Il mio impegno…..

All’inizio dei miei studi come fisiatra sono stato disorientato dall’enorme quantità di differenti approcci proposti per risolvere il problema che il paziente ci pone: come posso stare meglio? Negli anni, in questo ambito, c’è stato un fiorire di differenti filosofie. Metodo Cyriax, metodo Maitland, metodo Mckenzie, metodo Stecco…. potrei andare avanti per ore.

Se guardo alle altre branche della medicina, non posso non notare come questa sia un anomalia presente solo in questa specialità. Tutto ciò ha sempre contrastato con l’idea che avevo in mente di scienza; ossia un insieme univoco di conoscenze ottenute con modalità rigorose.

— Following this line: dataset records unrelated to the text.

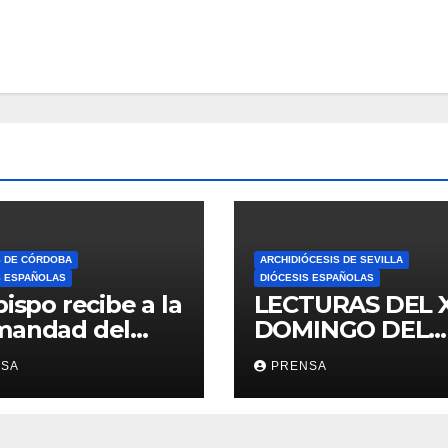
S DE CÓRDOBA
ARCHIDIÓCESIS DE SEVILLA
S ESPAÑOLAS
DIÓCESIS ESPAÑOLAS
bispo recibe a la
LECTURAS DEL 
mandad del
DOMINGO DEL
ario
TIEMPO
NSA
PRENSA
ORDINARIO (A)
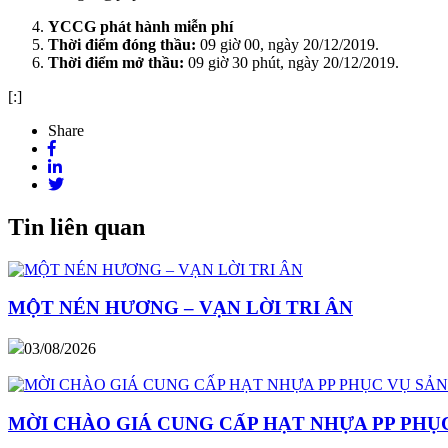
YCCG phát hành miễn phí
Thời điểm đóng thầu:
09 giờ 00, ngày 20/12/2019.
Thời điểm mở thầu:
09 giờ 30 phút, ngày 20/12/2019.
[:]
Share
Tin liên quan
MỘT NÉN HƯƠNG – VẠN LỜI TRI ÂN
03/08/2026
MỜI CHÀO GIÁ CUNG CẤP HẠT NHỰA PP PHỤC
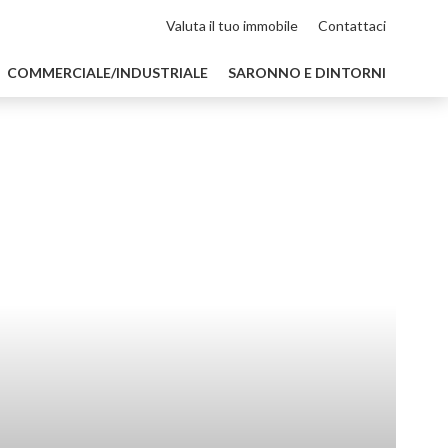
Valuta il tuo immobile
Contattaci
COMMERCIALE/INDUSTRIALE
SARONNO E DINTORNI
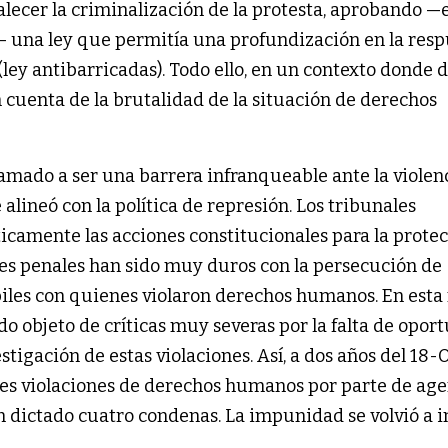
talecer la criminalización de la protesta, aprobando —
 una ley que permitía una profundización en la resp
 (ley antibarricadas). Todo ello, en un contexto donde 
cuenta de la brutalidad de la situación de derechos
 llamado a ser una barrera infranqueable ante la violen
 alineó con la política de represión. Los tribunales
icamente las acciones constitucionales para la prote
es penales han sido muy duros con la persecución de
iles con quienes violaron derechos humanos. En est
ido objeto de críticas muy severas por la falta de opor
stigación de estas violaciones. Así, a dos años del 18-O
es violaciones de derechos humanos por parte de age
 han dictado cuatro condenas. La impunidad se volvió a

Quando leggo la parola “metodo” usata in questa maniera, penso che in realtà sarebbe più opportuno utilizzare la parola “opinione”. Non c’è nulla di sbagliato in questo, e certamente sulla maggior parte degli argomenti non abbiamo ancora raggiunto un discreto grado di “verità scientifica”. Tuttavia credo che sia corretto analizzare quanto le differenti visioni poggino su delle reali “evidenze”. E’ giunto il momento anche per la riabilitazione di entrare nell’evidence based medicine.

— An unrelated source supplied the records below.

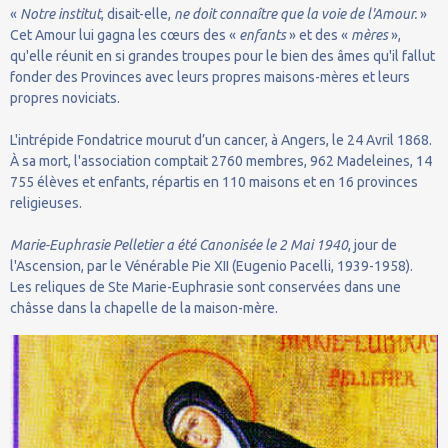
«
Notre institut
, disait-elle,
ne doit connaître que la voie de l'Amour.
»
Cet Amour lui gagna les cœurs des «
enfants
» et des «
mères
»,
qu'elle réunit en si grandes troupes pour le bien des âmes qu'il fallut
fonder des Provinces avec leurs propres maisons-mères et leurs
propres noviciats.
L'intrépide Fondatrice mourut d’un cancer, à Angers, le 24 Avril 1868.
À sa mort, l'association comptait 2760 membres, 962 Madeleines, 14
755 élèves et enfants, répartis en 110 maisons et en 16 provinces
religieuses.
Marie-Euphrasie Pelletier a été Canonisée le 2 Mai 1940
, jour de
l'Ascension, par le Vénérable Pie XII (Eugenio Pacelli, 1939-1958).
Les reliques de Ste Marie-Euphrasie sont conservées dans une
châsse dans la chapelle de la maison-mère.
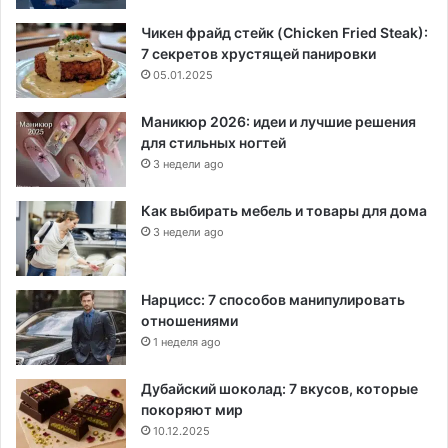
Чикен фрайд стейк (Chicken Fried Steak):
7 секретов хрустящей панировки
05.01.2025
Маникюр 2026: идеи и лучшие решения
для стильных ногтей
3 недели ago
Как выбирать мебель и товары для дома
3 недели ago
Нарцисс: 7 способов манипулировать
отношениями
1 неделя ago
Дубайский шоколад: 7 вкусов, которые
покоряют мир
10.12.2025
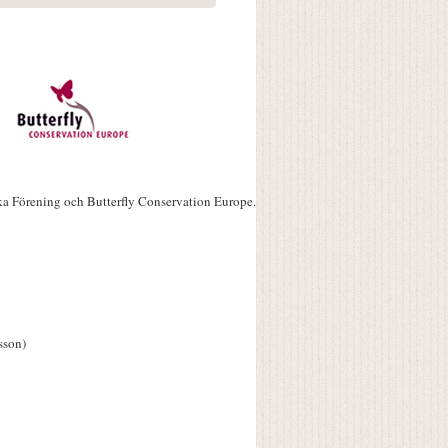
ka Förening och Butterfly Conservation Europe.
sson)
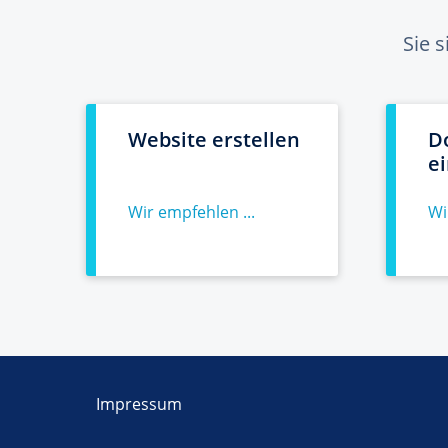
Sie 
Website erstellen
D
e
Wir empfehlen ...
Wi
Impressum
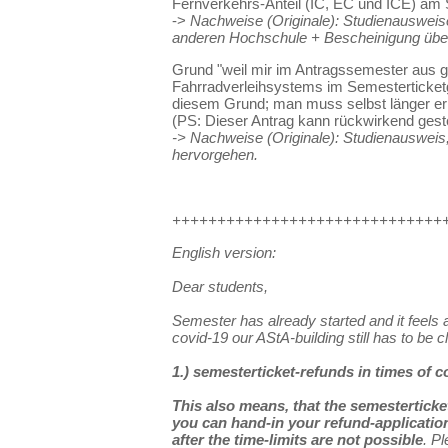
Fernverkehrs-Anteil (IC, EC und ICE) am 
->
Nachweise (Originale): Studienausweis
anderen Hochschule + Bescheinigung über 
Grund "weil mir im Antragssemester aus g
Fahrradverleihsystems im Semesterticketge
diesem Grund; man muss selbst länger erk
(PS: Dieser Antrag kann rückwirkend geste
-> Nachweise (Originale): Studienausweis
hervorgehen.
++++++++++++++++++++++++++++++
English version:
Dear students,
Semester has already started and it feels a l
covid-19 our AStA-building still has to be 
1.) semesterticket-refunds in times of c
This also means, that the semesterticke
you can hand-in your refund-applicatio
after the time-limits are not possible
. P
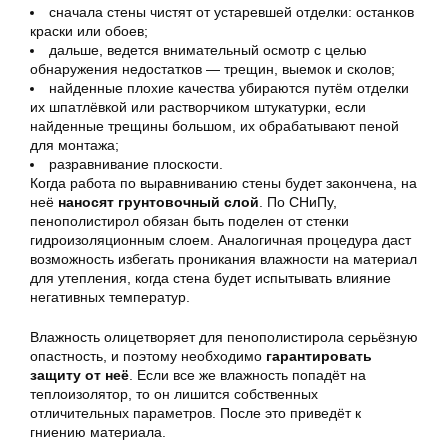
сначала стены чистят от устаревшей отделки: останков
краски или обоев;
дальше, ведется внимательный осмотр с целью
обнаружения недостатков — трещин, выемок и сколов;
найденные плохие качества убираются путём отделки
их шпатлёвкой или растворчиком штукатурки, если
найденные трещины большом, их обрабатывают пеной
для монтажа;
разравнивание плоскости.
Когда работа по выравниванию стены будет закончена, на
неё
наносят грунтовочный слой
. По СНиПу,
пенополистирол обязан быть поделен от стенки
гидроизоляционным слоем. Аналогичная процедура даст
возможность избегать проникания влажности на материал
для утепления, когда стена будет испытывать влияние
негативных температур.
Влажность олицетворяет для пенополистирола серьёзную
опастность, и поэтому необходимо
гарантировать
защиту от неё
. Если все же влажность попадёт на
теплоизолятор, то он лишится собственных
отличительных параметров. После это приведёт к
гниению материала.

Con questa finalità in questo Blog mi propongo di analizzare e commentare mensilmente un argomento scientifico importante partendo, spesso, da un lavoro scientifico che mi ha particolarmente colpito.

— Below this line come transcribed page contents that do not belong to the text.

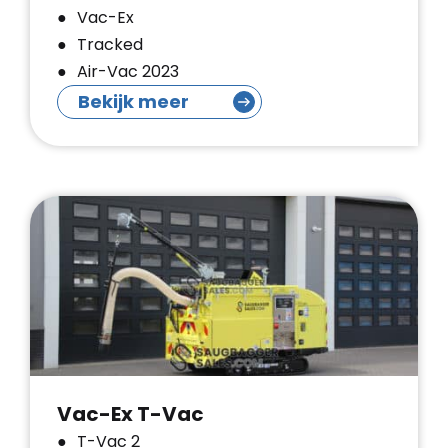
Vac-Ex
Tracked
Air-Vac 2023
Bekijk meer
Vac-Ex T-Vac
T-Vac 2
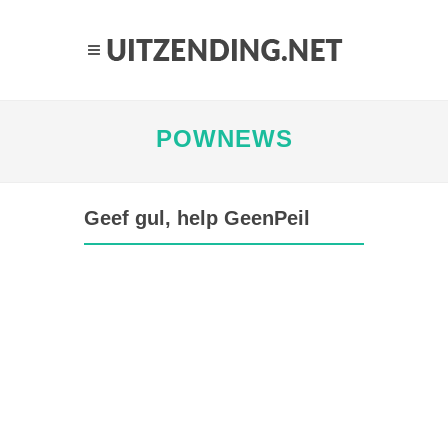
POWNEWS
Geef gul, help GeenPeil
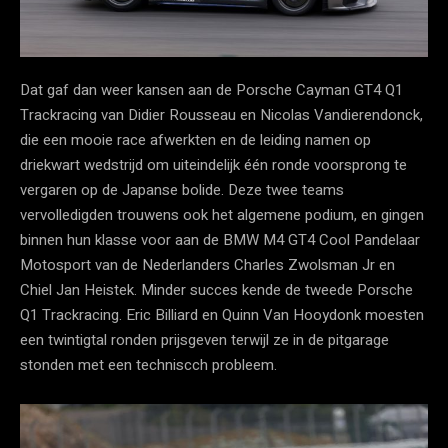
Dat gaf dan weer kansen aan de Porsche Cayman GT4 Q1
Trackracing van Didier Rousseau en Nicolas Vandierendonck,
die een mooie race afwerkten en de leiding namen op
driekwart wedstrijd om uiteindelijk één ronde voorsprong te
vergaren op de Japanse bolide. Deze twee teams
vervolledigden trouwens ook het algemene podium, en gingen
binnen hun klasse voor aan de BMW M4 GT4 Cool Pandelaar
Motosport van de Nederlanders Charles Zwolsman Jr en
Chiel Jan Heistek. Minder succes kende de tweede Porsche
Q1 Trackracing. Eric Billiard en Quinn Van Hooydonk moesten
een twintigtal ronden prijsgeven terwijl ze in de pitgarage
stonden met een techniscch probleem.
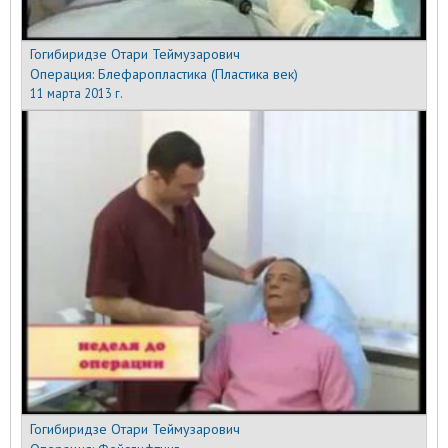
Гогибиридзе Отари Теймузарович
Операция:
Блефаропластика (Пластика век)
11 марта 2013 г.
Гогибиридзе Отари Теймузарович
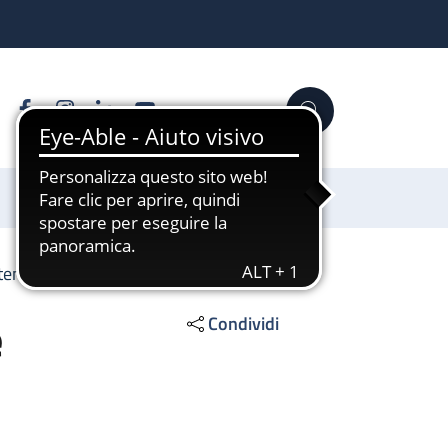
Facebook
Instagram
Linkedin
YouTube
Cerca
Sostienici
rtensione
e
Condividi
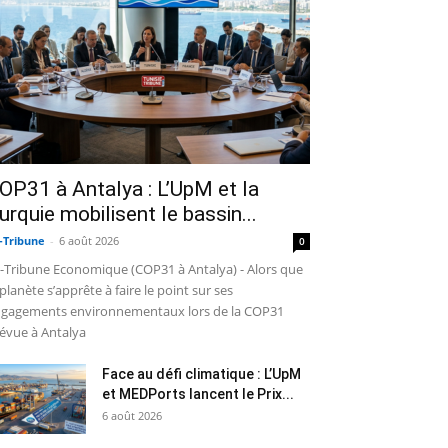
OP31 à Antalya : L’UpM et la
urquie mobilisent le bassin...
-Tribune
-
6 août 2026
0
-Tribune Economique (COP31 à Antalya) - Alors que
 planète s’apprête à faire le point sur ses
gagements environnementaux lors de la COP31
évue à Antalya
Face au défi climatique : L’UpM
et MEDPorts lancent le Prix...
6 août 2026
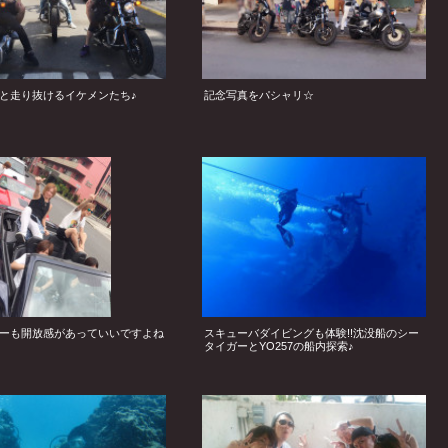
と走り抜けるイケメンたち♪
記念写真をパシャリ☆
ーも開放感があっていいですよね
スキューバダイビングも体験!!沈没船のシー
タイガーとYO257の船内探索♪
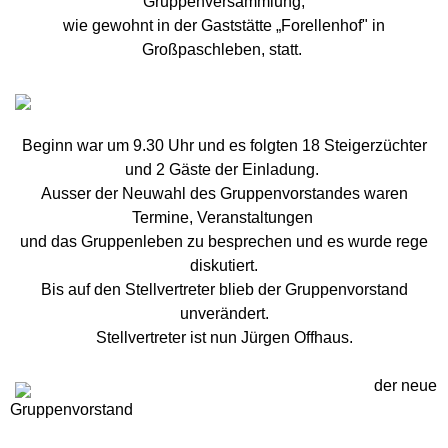
Gruppenversammlung,
wie gewohnt in der Gaststätte „Forellenhof" in
In eigener Sache....
Großpaschleben, statt.
Kontakt
Beginn war um 9.30 Uhr und es folgten 18 Steigerzüchter
Datenschutzerklärung
und 2 Gäste der Einladung.
Ausser der Neuwahl des Gruppenvorstandes waren
Impressum
Termine, Veranstaltungen
und das Gruppenleben zu besprechen und es wurde rege
diskutiert.
Bis auf den Stellvertreter blieb der Gruppenvorstand
unverändert.
Stellvertreter ist nun Jürgen Offhaus.
der neue
Gruppenvorstand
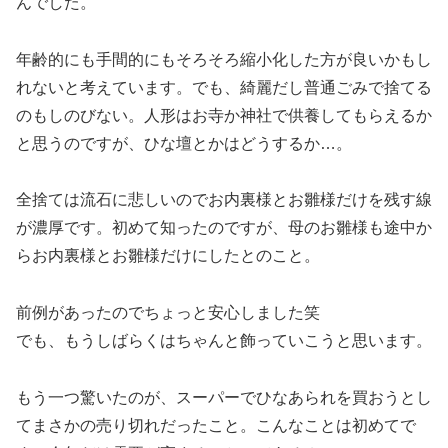
んでした。
年齢的にも手間的にもそろそろ縮小化した方が良いかもし
れないと考えています。でも、綺麗だし普通ごみで捨てる
のもしのびない。人形はお寺か神社で供養してもらえるか
と思うのですが、ひな壇とかはどうするか…。
全捨ては流石に悲しいのでお内裏様とお雛様だけを残す線
が濃厚です。初めて知ったのですが、母のお雛様も途中か
らお内裏様とお雛様だけにしたとのこと。
前例があったのでちょっと安心しました笑
でも、もうしばらくはちゃんと飾っていこうと思います。
もう一つ驚いたのが、スーパーでひなあられを買おうとし
てまさかの売り切れだったこと。こんなことは初めてで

L’esigenza di questo Blog nasce dalla constatazione di come esistano diversi siti del genere in lingua inglese, mentre sono assai pochi quelli disponibili in italiano. Tutto ciò a scopo puramente divulgativo, cercando sempre di non dimenticarsi che la pratica medica non è uno studio randomizzato controllato in doppio cieco e che quello che abbiamo davanti è una persona a tutto tondo che soffre per una patologia, non un ginocchio con un LCA rotto.

In fisiatria differenti figure vengono coinvolte nella cura dei problemi del paziente. Medici, fisioterapisti, osteopati, chiropratici, preparatori atletici. Tutte danno spesso risposte differenti alla stessa domanda che ci pone il malato. Credo che il segreto del successo, ossia la guarigione del malato, stia nel collaborare e confrontarsi gli uni con gli altri. Per fare questo però dobbiamo parlare un linguaggio comune e questo linguaggio non può essere altro che quello dettato dalla scienza e dall’evidence based medicine.